Eagleton’s remarks that night were eerily similar to the debate taking place now regarding American use of force against Syria. In the mid-1980s, the Middle East was also a seething cauldron. Two hundred and fifty Americans had been killed in a terrorist attack in Lebanon, and American arms were being sold in the region to finance more democratic forces in Central America. Eagleton’s argument was for shared congressional and executive power under the Constitution. He pointed out that all of the presidents he had worked with believed executive power trumped congressional power in foreign affairs, that the War Powers Act was unconstitutional, and that congressional interference in foreign affairs was an intrusion on presidential power.

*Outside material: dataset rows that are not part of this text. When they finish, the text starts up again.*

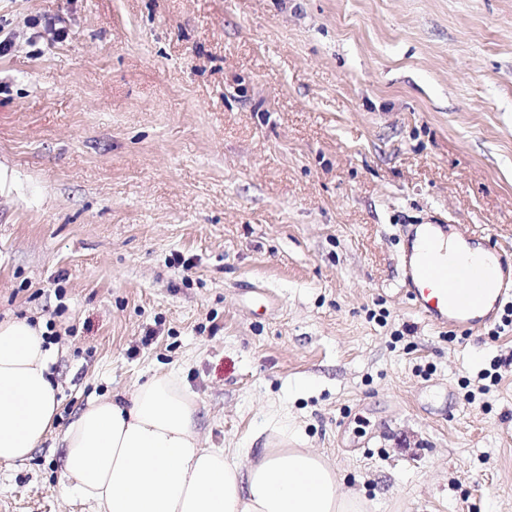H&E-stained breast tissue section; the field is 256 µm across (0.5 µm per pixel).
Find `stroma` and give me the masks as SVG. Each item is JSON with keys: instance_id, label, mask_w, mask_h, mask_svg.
<instances>
[{"instance_id": "stroma-1", "label": "stroma", "mask_w": 512, "mask_h": 512, "mask_svg": "<svg viewBox=\"0 0 512 512\" xmlns=\"http://www.w3.org/2000/svg\"><path fill=\"white\" fill-rule=\"evenodd\" d=\"M5 37L0 321L50 325L59 411L0 512H90L62 432L169 371L203 447L286 412L368 512H512V332L402 290L413 225L512 247V0H0Z\"/></svg>"}]
</instances>
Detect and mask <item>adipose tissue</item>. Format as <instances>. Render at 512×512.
<instances>
[{"label": "adipose tissue", "instance_id": "obj_1", "mask_svg": "<svg viewBox=\"0 0 512 512\" xmlns=\"http://www.w3.org/2000/svg\"><path fill=\"white\" fill-rule=\"evenodd\" d=\"M42 324L0 321V463L24 462L58 409ZM199 402L176 373L130 398L89 400L61 436V485L93 512H364L327 458L281 415L263 448H205Z\"/></svg>", "mask_w": 512, "mask_h": 512}]
</instances>
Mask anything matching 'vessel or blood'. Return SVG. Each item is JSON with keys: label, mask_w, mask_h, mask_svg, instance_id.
<instances>
[{"label": "vessel or blood", "mask_w": 512, "mask_h": 512, "mask_svg": "<svg viewBox=\"0 0 512 512\" xmlns=\"http://www.w3.org/2000/svg\"><path fill=\"white\" fill-rule=\"evenodd\" d=\"M447 225L417 224L412 237L421 249L403 255L405 292L414 310L429 324L473 333L496 323L506 297H512V248L483 244L480 257L464 262L437 246Z\"/></svg>", "instance_id": "1"}]
</instances>
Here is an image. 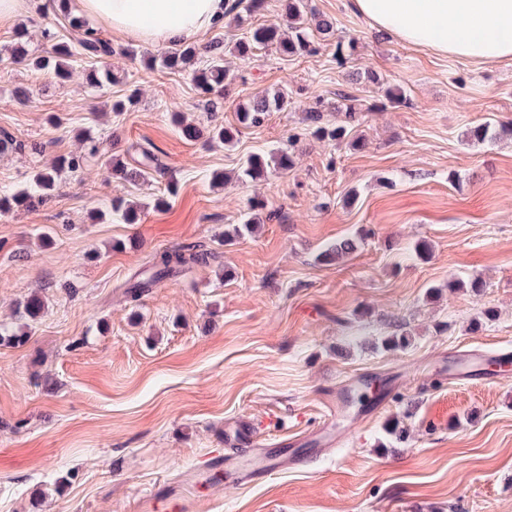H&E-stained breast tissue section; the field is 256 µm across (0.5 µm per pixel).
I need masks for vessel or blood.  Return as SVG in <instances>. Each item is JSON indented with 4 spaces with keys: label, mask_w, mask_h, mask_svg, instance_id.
I'll use <instances>...</instances> for the list:
<instances>
[{
    "label": "vessel or blood",
    "mask_w": 512,
    "mask_h": 512,
    "mask_svg": "<svg viewBox=\"0 0 512 512\" xmlns=\"http://www.w3.org/2000/svg\"><path fill=\"white\" fill-rule=\"evenodd\" d=\"M512 363V351L464 350L448 359L449 381L496 382L503 373L490 372V365ZM352 386L328 390L320 396L324 415L321 422L305 433L279 437L262 444L252 423L241 419L224 427V452L211 456L193 468L195 487L159 484L158 488L138 503L139 512H196L197 486L225 482L241 487L264 480L316 458L327 449L338 446L343 438V423L348 415Z\"/></svg>",
    "instance_id": "1"
}]
</instances>
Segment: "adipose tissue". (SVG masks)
<instances>
[{"mask_svg":"<svg viewBox=\"0 0 512 512\" xmlns=\"http://www.w3.org/2000/svg\"><path fill=\"white\" fill-rule=\"evenodd\" d=\"M228 0H76L111 30L153 46L222 23ZM354 12L399 40L476 62L512 64V0H350Z\"/></svg>","mask_w":512,"mask_h":512,"instance_id":"1","label":"adipose tissue"}]
</instances>
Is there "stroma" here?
<instances>
[{"instance_id":"stroma-1","label":"stroma","mask_w":512,"mask_h":512,"mask_svg":"<svg viewBox=\"0 0 512 512\" xmlns=\"http://www.w3.org/2000/svg\"><path fill=\"white\" fill-rule=\"evenodd\" d=\"M26 2L0 25V51L22 28L35 54L68 40L54 8ZM282 5L266 0L191 36L226 50L228 85L206 96L190 72L147 68L145 43L106 28L113 54L101 65L115 82L90 86L80 58L61 85L0 64V131L21 144L0 155L1 195L81 153L87 128L128 166L145 148L163 165L128 182L89 157L62 174L46 204L0 216V323L30 331L24 345H0V512H134L157 481H179L221 451L226 421L252 418L269 441L318 424L323 388L396 370L401 389L386 410L349 416L330 454L258 485L199 488V512H512V379L452 383L443 368L459 349L512 348V139L464 140L469 127L512 119V65L401 42L349 0H307L336 27L314 52L234 55L235 42L278 21ZM368 71L406 104H385L363 80ZM18 88L30 102L11 101ZM344 88L362 104V150L305 130L304 109L317 100L335 121ZM279 89L292 108L240 125V105ZM133 91L135 106L112 112ZM175 112L237 130L234 148L186 138ZM283 151L294 156L288 170L212 184L248 155ZM116 197L139 206L136 223L91 222ZM255 200L264 204L257 213ZM254 214L256 233L225 240ZM354 235L361 241L348 258L320 259ZM184 245L209 262L126 298L133 273ZM474 277L481 292L448 286ZM34 292L47 309L32 321L18 304ZM401 331L410 345L384 348ZM395 423L403 436L390 434Z\"/></svg>"}]
</instances>
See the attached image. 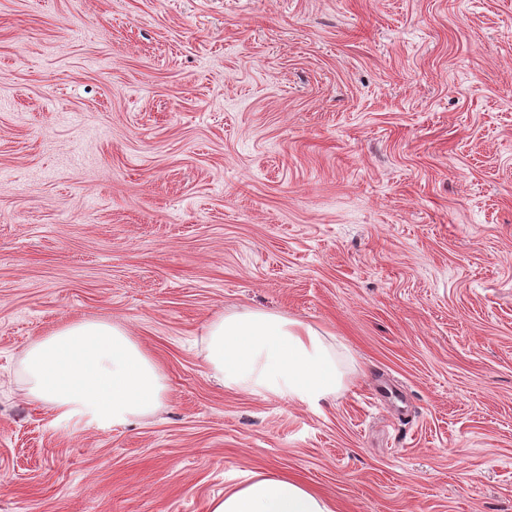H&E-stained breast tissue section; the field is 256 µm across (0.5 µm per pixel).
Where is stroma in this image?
I'll list each match as a JSON object with an SVG mask.
<instances>
[{"label":"stroma","mask_w":512,"mask_h":512,"mask_svg":"<svg viewBox=\"0 0 512 512\" xmlns=\"http://www.w3.org/2000/svg\"><path fill=\"white\" fill-rule=\"evenodd\" d=\"M302 321L315 407L210 375L204 327ZM125 325L111 429L23 356ZM338 512H512V0H0V512H209L246 474ZM24 367L32 401L57 419L86 418L97 428L151 415L166 391L154 361L115 323H67L28 346Z\"/></svg>","instance_id":"stroma-1"}]
</instances>
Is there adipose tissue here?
<instances>
[{
	"mask_svg": "<svg viewBox=\"0 0 512 512\" xmlns=\"http://www.w3.org/2000/svg\"><path fill=\"white\" fill-rule=\"evenodd\" d=\"M207 363L229 389L261 387L295 404L335 395L344 371L318 331L279 313L243 310L215 316L205 327ZM25 389L57 418L117 427L156 410L164 379L128 330L115 323L75 321L31 343L24 354ZM210 512H335L304 484L252 474L213 500Z\"/></svg>",
	"mask_w": 512,
	"mask_h": 512,
	"instance_id": "1",
	"label": "adipose tissue"
}]
</instances>
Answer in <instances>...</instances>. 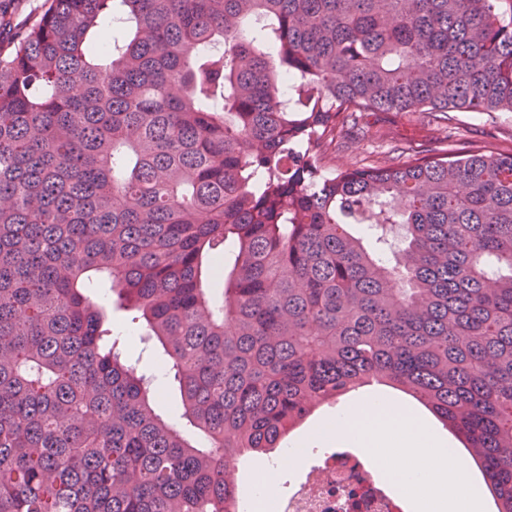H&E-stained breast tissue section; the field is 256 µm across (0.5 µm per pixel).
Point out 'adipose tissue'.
I'll return each instance as SVG.
<instances>
[{
    "label": "adipose tissue",
    "instance_id": "obj_1",
    "mask_svg": "<svg viewBox=\"0 0 512 512\" xmlns=\"http://www.w3.org/2000/svg\"><path fill=\"white\" fill-rule=\"evenodd\" d=\"M319 437L327 444L344 437L385 459L414 512H480L463 466L448 462L449 449L415 416L384 399L370 397L357 410L339 414L334 424L320 429Z\"/></svg>",
    "mask_w": 512,
    "mask_h": 512
}]
</instances>
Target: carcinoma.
Segmentation results:
<instances>
[{
    "label": "carcinoma",
    "instance_id": "cac0c4a2",
    "mask_svg": "<svg viewBox=\"0 0 512 512\" xmlns=\"http://www.w3.org/2000/svg\"><path fill=\"white\" fill-rule=\"evenodd\" d=\"M377 112H512V0H50L17 35L0 512H232L244 456L378 386L512 512V149L326 172L336 130ZM96 274L162 349L184 426ZM156 411L163 417L177 422L180 414V393L177 384L165 382L163 391L155 399Z\"/></svg>",
    "mask_w": 512,
    "mask_h": 512
}]
</instances>
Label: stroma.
<instances>
[{"label": "stroma", "mask_w": 512, "mask_h": 512, "mask_svg": "<svg viewBox=\"0 0 512 512\" xmlns=\"http://www.w3.org/2000/svg\"><path fill=\"white\" fill-rule=\"evenodd\" d=\"M452 137L458 151L468 152L477 145L490 143L499 148L512 147V112L493 114L457 112L449 124H441L426 112L396 114L393 112L370 117L368 122L340 129L335 147L326 159L328 170L342 171L386 158L389 150L400 148L426 150L438 146L445 137ZM115 326L127 329L125 352L136 361L139 369L159 372L163 361L158 349L144 348L140 331L124 310L110 309ZM365 395L352 392L337 398L335 403L321 408L302 427L282 438L284 448H316L320 442L316 432L319 425L334 419L343 409L360 405Z\"/></svg>", "instance_id": "stroma-1"}]
</instances>
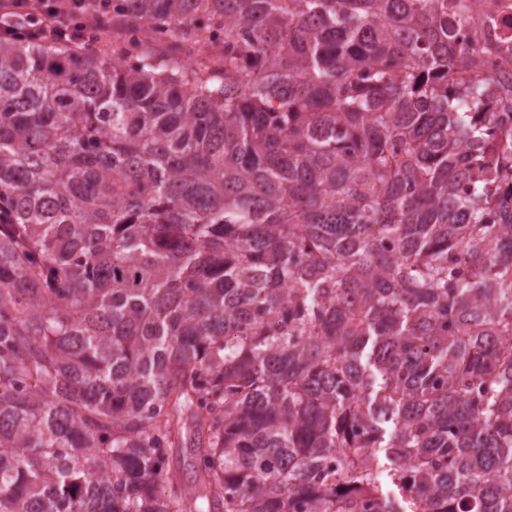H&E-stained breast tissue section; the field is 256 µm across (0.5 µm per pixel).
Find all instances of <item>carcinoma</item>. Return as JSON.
Returning <instances> with one entry per match:
<instances>
[{"instance_id":"1","label":"carcinoma","mask_w":512,"mask_h":512,"mask_svg":"<svg viewBox=\"0 0 512 512\" xmlns=\"http://www.w3.org/2000/svg\"><path fill=\"white\" fill-rule=\"evenodd\" d=\"M465 2L0 37V512H512V83Z\"/></svg>"}]
</instances>
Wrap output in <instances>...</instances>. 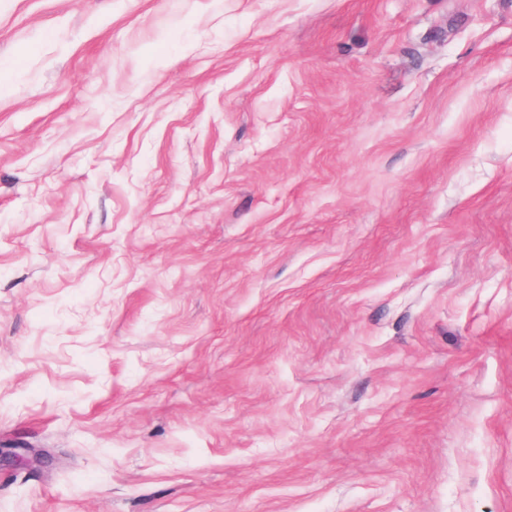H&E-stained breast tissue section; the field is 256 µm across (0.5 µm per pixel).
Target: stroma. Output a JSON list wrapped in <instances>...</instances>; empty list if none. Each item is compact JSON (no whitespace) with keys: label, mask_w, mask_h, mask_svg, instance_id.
<instances>
[{"label":"stroma","mask_w":512,"mask_h":512,"mask_svg":"<svg viewBox=\"0 0 512 512\" xmlns=\"http://www.w3.org/2000/svg\"><path fill=\"white\" fill-rule=\"evenodd\" d=\"M0 512H512V0H0Z\"/></svg>","instance_id":"stroma-1"}]
</instances>
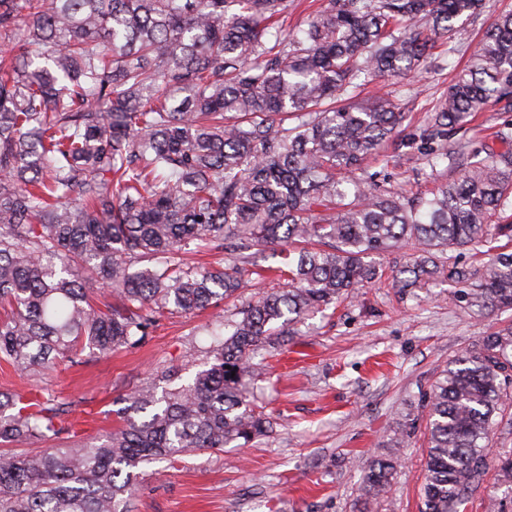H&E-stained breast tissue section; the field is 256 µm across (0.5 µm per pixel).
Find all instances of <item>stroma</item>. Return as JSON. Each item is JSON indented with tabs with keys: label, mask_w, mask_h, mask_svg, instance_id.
Returning a JSON list of instances; mask_svg holds the SVG:
<instances>
[{
	"label": "stroma",
	"mask_w": 512,
	"mask_h": 512,
	"mask_svg": "<svg viewBox=\"0 0 512 512\" xmlns=\"http://www.w3.org/2000/svg\"><path fill=\"white\" fill-rule=\"evenodd\" d=\"M508 11L512 0H483L464 38L437 43L422 72L396 88L394 100L407 115L399 138L419 132L488 25ZM369 170L394 191L425 193L439 184L415 146L387 149ZM288 253L273 246L248 256L247 288L218 308L164 313L145 342L60 366L50 383L85 437L119 426L117 412L135 388L190 381L209 360L205 326L234 318L262 293L285 287ZM412 257L409 249L386 253L383 282L306 319L284 354L262 356L265 375L254 394L272 417L269 434L242 448L230 444L172 464L143 465L132 512H362L359 485L368 462L389 454L392 439L405 430L410 436L398 451L380 512H419L426 452L422 398L462 350L512 323V310L466 308L458 300L459 283L449 279L403 293L390 288L389 278ZM492 500L496 512H512V487L501 484L493 469L469 494L463 512H486Z\"/></svg>",
	"instance_id": "35a3bbf8"
}]
</instances>
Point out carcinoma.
I'll return each mask as SVG.
<instances>
[{"instance_id": "carcinoma-1", "label": "carcinoma", "mask_w": 512, "mask_h": 512, "mask_svg": "<svg viewBox=\"0 0 512 512\" xmlns=\"http://www.w3.org/2000/svg\"><path fill=\"white\" fill-rule=\"evenodd\" d=\"M289 0H0V361L43 377L144 341L166 310L217 306L245 287L224 252L296 247L287 287L219 322L192 382L124 398L122 425L78 440L49 395L0 397V512H129L140 465L272 429L253 401L261 351L280 352L310 313L382 278L371 257L410 246L391 286L424 275L463 284L471 307L512 309V151L448 138L489 108L512 112V11L485 31L425 119L430 195L382 189L367 161L404 115L355 80L416 70L481 0H319L295 36L271 30ZM507 237L500 243V237ZM482 248L479 269L448 252ZM512 324L462 353L422 408L428 453L420 512H458L512 406ZM397 453L360 482L365 512L391 485Z\"/></svg>"}]
</instances>
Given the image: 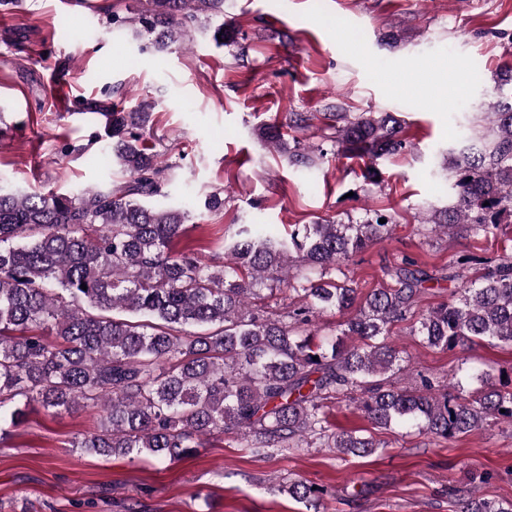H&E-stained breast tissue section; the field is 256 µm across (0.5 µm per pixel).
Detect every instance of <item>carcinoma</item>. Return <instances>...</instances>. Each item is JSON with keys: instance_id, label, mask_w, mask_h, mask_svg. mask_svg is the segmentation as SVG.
<instances>
[{"instance_id": "1", "label": "carcinoma", "mask_w": 512, "mask_h": 512, "mask_svg": "<svg viewBox=\"0 0 512 512\" xmlns=\"http://www.w3.org/2000/svg\"><path fill=\"white\" fill-rule=\"evenodd\" d=\"M104 17L157 51L189 46L202 23L215 25L225 43L236 35L224 22V0H146L133 17ZM86 109L105 118L127 182L78 195L0 191V441L34 403L47 412L105 413L101 429L74 437L73 448L161 461L184 458L224 432L257 455L304 444L375 454L382 444L372 434L332 428L327 404L341 399L377 428L443 439L491 420L512 422V391L479 367L462 363L446 388L427 378L413 390L397 388L386 377L405 369L391 340L399 322L414 320L411 335L430 347L450 350L476 338L512 345V256L418 319L420 295L435 277L416 260L385 266L391 284L361 301L343 270L390 237L394 217L385 210L357 224H304L287 236L241 224L224 240L222 261L201 262L175 250L189 209L141 203L162 195L169 180L141 142L151 104L127 110L107 98ZM485 111L488 139L448 152L456 201L424 218L432 232L487 234L512 219V91H499ZM336 121V141L357 157L374 161L407 148L388 112H338ZM268 138L297 165L314 163L319 150L289 145L276 126ZM284 285L296 300L282 313L267 311L264 301ZM352 309L337 333L318 334V316ZM473 384L476 395H456ZM287 490L318 510L320 489L291 480ZM460 512H512V501L470 490Z\"/></svg>"}]
</instances>
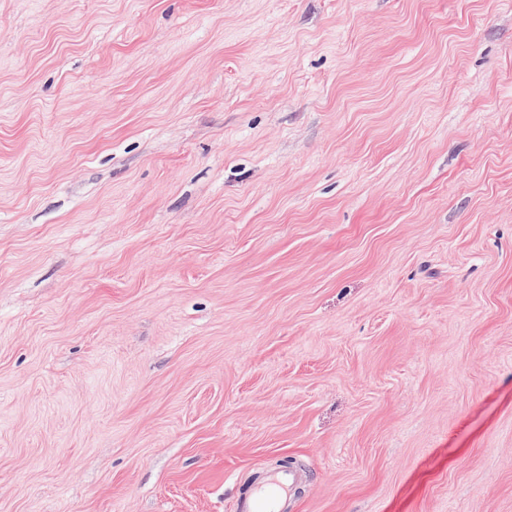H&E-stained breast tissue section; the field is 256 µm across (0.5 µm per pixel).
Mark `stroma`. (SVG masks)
<instances>
[{"label": "stroma", "instance_id": "stroma-1", "mask_svg": "<svg viewBox=\"0 0 512 512\" xmlns=\"http://www.w3.org/2000/svg\"><path fill=\"white\" fill-rule=\"evenodd\" d=\"M512 512V0H0V512ZM300 474L293 471H271L264 482L237 501V512H279Z\"/></svg>", "mask_w": 512, "mask_h": 512}]
</instances>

Eagleton did not buy that argument. In his UALR presentation he pointed out many of the constitutional powers of Congress in foreign affairs, among them declaring war and establishing and financing an army and navy, regulating commerce among foreign nations, and providing advice and consent when the president appointed a policy team.
Then there is Congress’ passage of the War Powers Act over President Nixon’s veto. In that context President Reagan later compromised on the selling of Stinger missiles to Saudi Arabia, agreeing not to sell the missiles in exchange for congressional approval of the sale in general.
Eagleton’s argument for shared powers seemed to foreshadow how presidents could work with Congress in the future despite their view of the War Powers Act: Bush 41 and 43 sought congressional approval of actions in Iraq, and now Obama’s request that Congress pass a resolution granting limited authority to punish Assad despite Obama’s belief that he could act without congressional approval.
In 1987, we celebrated the founding document’s 200th birthday. That it has continued as our fundamental law would be no surprise to those distinguished presenters. The document lives along with all the imperfections of its human drafters, interpreters and representatives because We the People understand its checkered yet illustrious past, and support its aspirational future to achieve a more perfect union.